◆ REQUISITOS ◆
**a)** Reproduza fielmente o trecho da entrevista que começa com as palavras "Mas tem que" e termina com "dos novos profissionais?".
**b)** Segundo a entrevista, qual é o maior patrimônio de um jornalista?

***** TEXTO *****

Jornalista da Rede Globo participará do II Seminário de
Jornalismo e Mídia Training do Oeste do Pará, em Santarém, nos dias 23 e 24
deste mês
Imagem Globo News
No II Seminário de Jornalismo e de Mídia Training do Oeste do
Pará você vai falar sobre Ética e Jornalismo – Fronteiras da Cidadania. Como
aplicar a ética jornalística no noticiário político tão adverso de Brasília?
Cristina Serra: Antes de qualquer coisa, a ética está dentro
de cada um de nós, como pessoas e profissionais. Se você me perguntar sobre o
código de ética jornalística, nem saberia te dizer o que consta em todos os
artigos. É claro que já o li e o estudei na faculdade, mas digo que não preciso
tê-lo de memória porque a ética – que procuro aplicar em tudo na vida e não
apenas no trabalho – se baseia em princípios simples: procurar a verdade,
sempre; ouvir todos os lados envolvidos, dar voz a todos; ter uma relação
transparente com as fontes e com os entrevistados; acima de tudo ter
compromisso com o público. A credibilidade é o maior patrimônio de um
jornalista e só é possível conquistá-la agindo de forma ética. Isso vale para
qualquer lugar ou setor que você cubra. Em Brasília, a dificuldade a mais
talvez seja separar, claramente, o joio do trigo; saber – em cada reportagem –
quais os interesses em jogo, distingui-los e publicar aquilo que, de fato, é
relevante para o público. Sempre que vou fazer uma reportagem, a primeira
pergunta que me faço é: qual o interesse do cidadão neste assunto? Tudo o mais
vai decorrer dessa resposta.
Nos últimos anos muito se discutiu sobre a obrigatoriedade ou
não do diploma de jornalista para exercer a profissão. Qual a sua opinião sobre
esse assunto?
Cristina Serra: Acho que todo profissional de jornalismo deve
ter um diploma universitário, que pode ser de jornalismo ou outra profissão.
Mas tem que ter nível superior. A exigência do diploma foi uma grande
conquista, que não pode ser perdida. Qualificou e profissionalizou o exercício
do jornalismo, conscientizou as redações. Mas, acho que a contribuição de
outros profissionais enriqueceria as redações. Quanto mais plural, mais rico o
Jornalismo. Ainda mais hoje em dia, com a tecnologia da informação tão acessível
a tanta gente, não vejo muito sentido em restringir. Acho que o caminho é
ampliar, mas com organização e regras. Um caminho para os profissionais de
outras áreas que quisessem atuar sistematicamente como jornalistas seria,
talvez, fazer uma especialização de um ou dois anos para se preparar para as
particularidades da profissão e obter o registro.
Como você avalia a
formação do jovem jornalista atualmente? A Universidade/Faculdade tem cumprido
o papel na formação dos novos profissionais?

***** DADOS *****

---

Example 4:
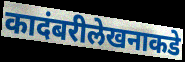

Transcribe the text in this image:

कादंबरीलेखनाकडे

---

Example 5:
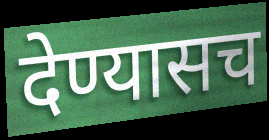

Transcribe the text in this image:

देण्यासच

*****
***** DADOS *****

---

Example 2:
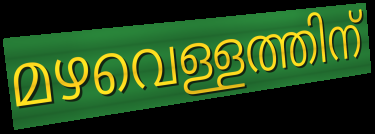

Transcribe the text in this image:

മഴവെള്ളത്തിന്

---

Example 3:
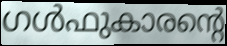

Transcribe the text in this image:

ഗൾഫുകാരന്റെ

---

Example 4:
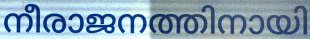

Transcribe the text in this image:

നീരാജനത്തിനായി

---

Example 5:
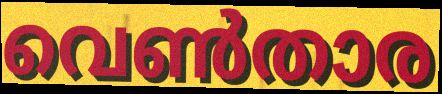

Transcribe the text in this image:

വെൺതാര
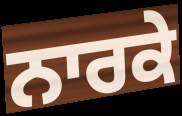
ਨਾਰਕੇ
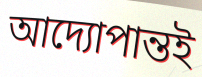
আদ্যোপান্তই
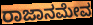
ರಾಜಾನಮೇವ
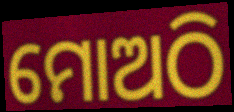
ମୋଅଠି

*****

◆ RESPOSTAS EM ORDEM ◆
**a)**
Mas tem que ter nível superior. A exigência do diploma foi uma grande
conquista, que não pode ser perdida. Qualificou e profissionalizou o exercício
do jornalismo, conscientizou as redações. Mas, acho que a contribuição de
outros profissionais enriqueceria as redações. Quanto mais plural, mais rico o
Jornalismo. Ainda mais hoje em dia, com a tecnologia da informação tão acessível
a tanta gente, não vejo muito sentido em restringir. Acho que o caminho é
ampliar, mas com organização e regras. Um caminho para os profissionais de
outras áreas que quisessem atuar sistematicamente como jornalistas seria,
talvez, fazer uma especialização de um ou dois anos para se preparar para as
particularidades da profissão e obter o registro.
Como você avalia a
formação do jovem jornalista atualmente? A Universidade/Faculdade tem cumprido
o papel na formação dos novos profissionais?

**b)** A credibilidade.